Insofern passt auch Tischtennis ganz gut, weil der Sport in seinen Augen nicht so populär ist. "Gerade deswegen hat es mich so gereizt, extra eine schöne Aktionszene einzubauen, fast wie bei einem Manga. Die längste Szene dauert 30 Seiten, wo nur Tischtennis gekämpft wird. Ich dachte, so schnell mach ich kein Buch mehr über Tischtennis. Also, wenn, dann richtig. Und deswegen alle Register ziehen."
Zwei Jahre hat Mawil sich die Geschichte ausgedacht, drei Jahre daran gezeichnet – parallel zu seiner Arbeit als Zeichner für diverse Zeitungsstrips, Workshops oder als Dozent für Comics.

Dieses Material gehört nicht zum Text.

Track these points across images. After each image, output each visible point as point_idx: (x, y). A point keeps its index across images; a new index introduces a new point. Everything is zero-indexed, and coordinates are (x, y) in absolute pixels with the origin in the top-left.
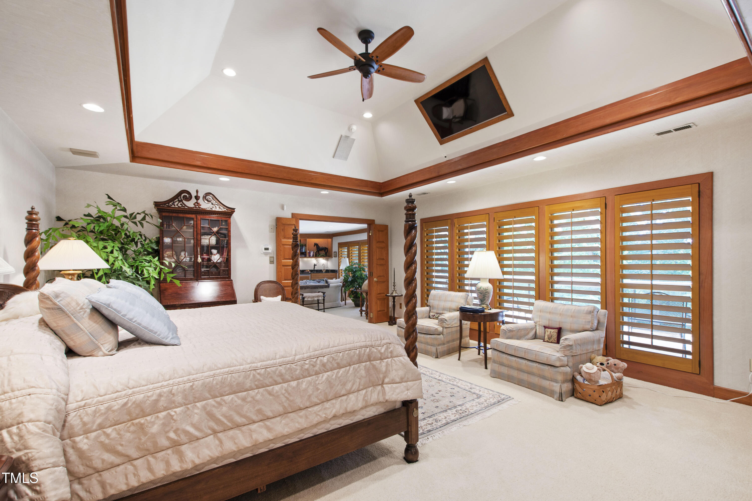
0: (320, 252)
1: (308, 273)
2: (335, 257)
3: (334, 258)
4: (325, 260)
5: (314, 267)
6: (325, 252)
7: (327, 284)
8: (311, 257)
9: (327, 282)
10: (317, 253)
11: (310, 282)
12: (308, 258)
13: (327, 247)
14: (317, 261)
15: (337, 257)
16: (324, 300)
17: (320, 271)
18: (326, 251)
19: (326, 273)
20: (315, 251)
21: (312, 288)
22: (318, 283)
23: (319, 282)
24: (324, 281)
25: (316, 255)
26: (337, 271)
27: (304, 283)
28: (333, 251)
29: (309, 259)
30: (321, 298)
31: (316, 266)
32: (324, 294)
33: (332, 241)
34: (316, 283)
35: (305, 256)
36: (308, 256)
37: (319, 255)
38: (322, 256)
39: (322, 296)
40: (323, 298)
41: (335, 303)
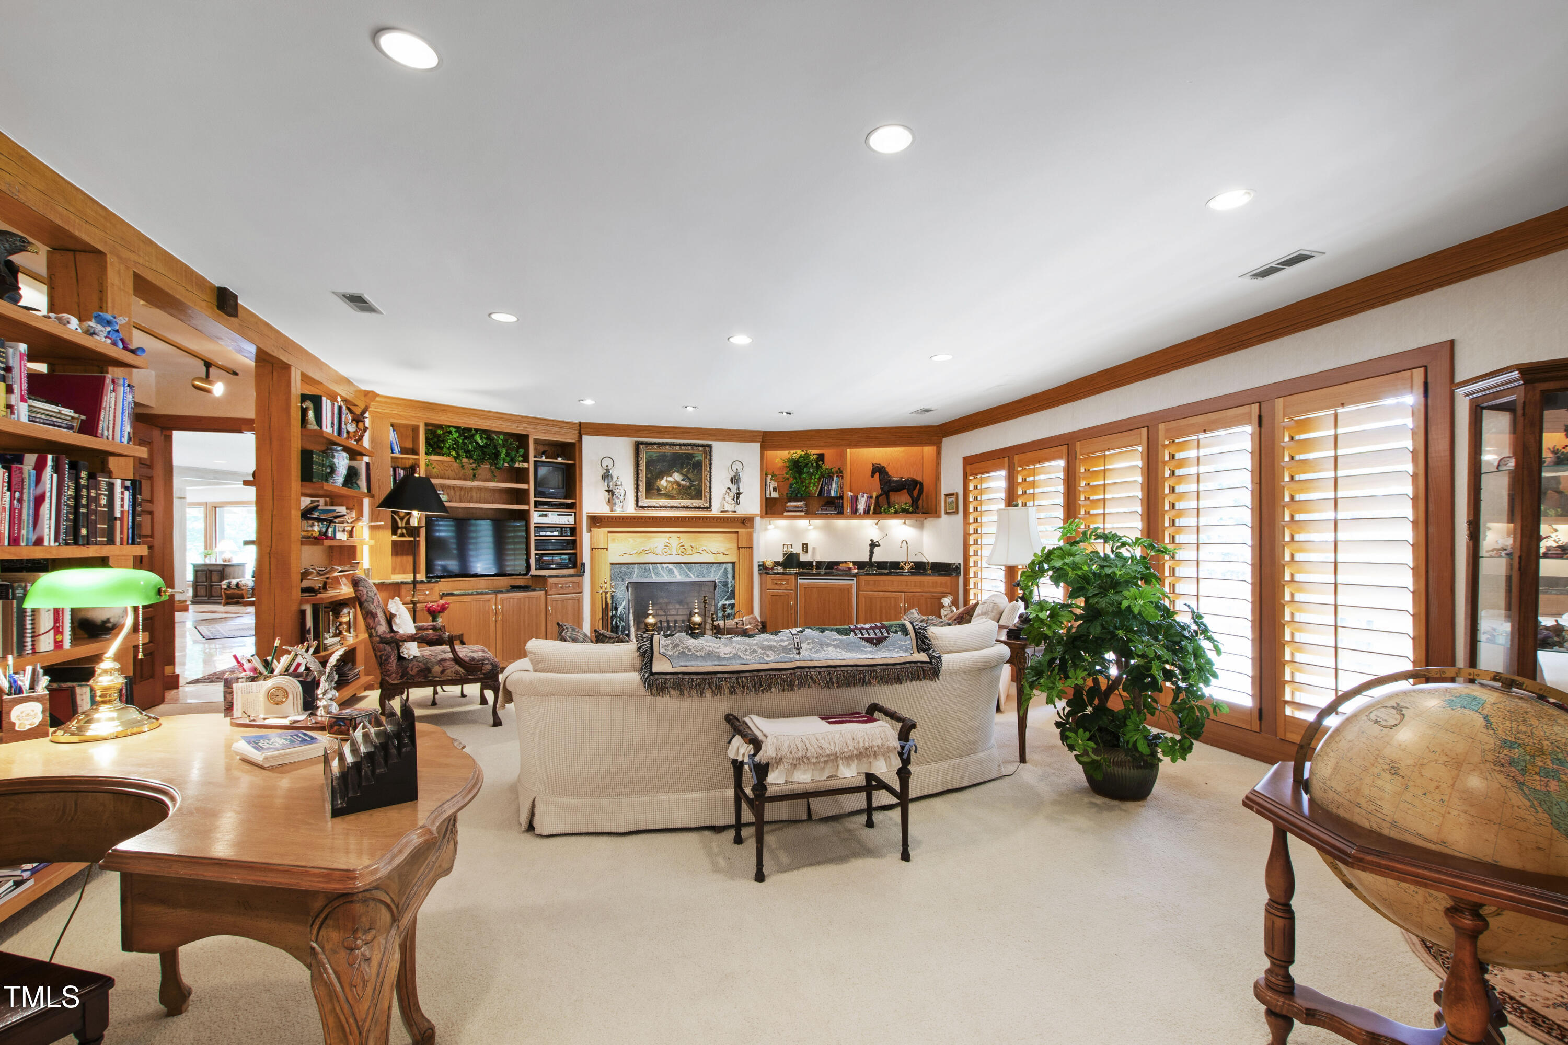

Das Ergebnis ist ein entzückendes Denkmal für das Tischtennisspielen in der DDR.
Gratiscomictag
Am 10. Mai findet zum fünften Mal der Gratiscomictag statt: Bei verschiedenen Händlern Wien, Graz, Innsbruck, aber auch in Liezen erhält man gratis eigens produzierte Comic-Hefte - und es gibt auch andere Aktionen.
Mit den Heften sollen die bunte Vielfalt und die unterschiedlichen Erzählstile im Comic gezeigt werden. Von japanischen Mangas zu deutschen Indie-Comics. In den Gratisheften ist auch ein Auszug von "Kinderland".